Once I did the first eye, I searched around the city to find an operating room that had an eye bed that could hold the patient’s weight. I found it, and I was able to do his second eye in an ASC on a bed that allowed me to operate in a much safer situation.
- For more information:
- Lisa K. Feulner, MD, PhD, founder of Advanced Eye Care & Aesthetics in Bel Air, Maryland, can be reached at lisa.feulner@vipeyes.com.
Standing up for a patient with COPD
My difficult case was that of a gentleman in his 60s who came to see me because of advanced, rapidly progressing posterior subcapsular cataract.
He was a barber, still active in his job, but within a short period of time, he had lost so much vision that he was no longer able to drive and had trouble performing his usual working tasks. We all would want a barber to see well so that the customer does not get injured. But many before me had refused to operate on this man because he had chronic obstructive pulmonary disease (COPD) and could not lie flat without having a hard time breathing. What could I do for this patient? In order to allow him to breath normally, the head of the operating bed had to stay up high at 45°, up around my chest height. In those circumstances, I could not sit in the usual position, so I proceeded to do the cataract surgery standing up. Most surgeries in medicine are done standing up, but ophthalmic surgeons need to have both feet on pedals, one to control the microscope and one to control the phaco machine. To operate both pedals while standing up, I had to improvise a sort of fast footwork dance, something like a Mexican huapango or an Irish jig, jumping from one foot to the other in an intricate interplay with my hands. The case was successful, I was able to remove the cataract, and the patient was able to go back to work, drive and have a normal life. He was happy and grateful, even more so because others had turned him down.

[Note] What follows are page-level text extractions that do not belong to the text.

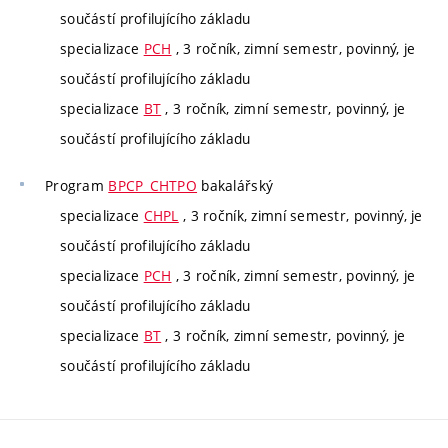
součástí profilujícího základu
specializace
PCH
, 3 ročník, zimní semestr, povinný, je
součástí profilujícího základu
specializace
BT
, 3 ročník, zimní semestr, povinný, je
součástí profilujícího základu
Program
BPCP_CHTPO
bakalářský
specializace
CHPL
, 3 ročník, zimní semestr, povinný, je
součástí profilujícího základu
specializace
PCH
, 3 ročník, zimní semestr, povinný, je
součástí profilujícího základu
specializace
BT
, 3 ročník, zimní semestr, povinný, je
součástí profilujícího základu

In the second case I want to tell you about, the unexpected was not in the premise but in the conclusion, in the first reaction a patient had the moment she regained vision after having been blind for nearly 10 years. She was a woman from Cuba, bilaterally blind from advanced mature cataracts. Her country did not have the resources to take care of her problem, and along the way, she had immigrated to another country but was too scared to have surgery. When she arrived in the United States, she was basically blind. She came to see me with her husband, whose face she had not seen for almost 10 years, and her daughter, who had immigrated to the U.S. about 20 years previously when she was still a teenager. I performed extracapsular cataract extraction, as we used to do in those days, and patched the patient overnight. The next morning, I was excited to uncover her eyes and see how she would react to seeing her husband’s face for the first time in nearly 10 years and her daughter, who in 15 years had turned from a teenager into an adult woman who had brought her mom over to the U.S. I expected a first statement such as, “My husband, I love you, and I haven’t seen you for so long!” or “My beautiful daughter, what a woman you’ve become!” When I removed her patch, the first thing she said was, “Dr. Buznego, you’re much fatter than I thought you would be!”
After a moment of awkward silence and a desperate attempt by the daughter to apologize, I looked at the patient and threatened to take the cataracts out of the garbage can and put them back in her eyes. Then we all laughed and were extremely happy.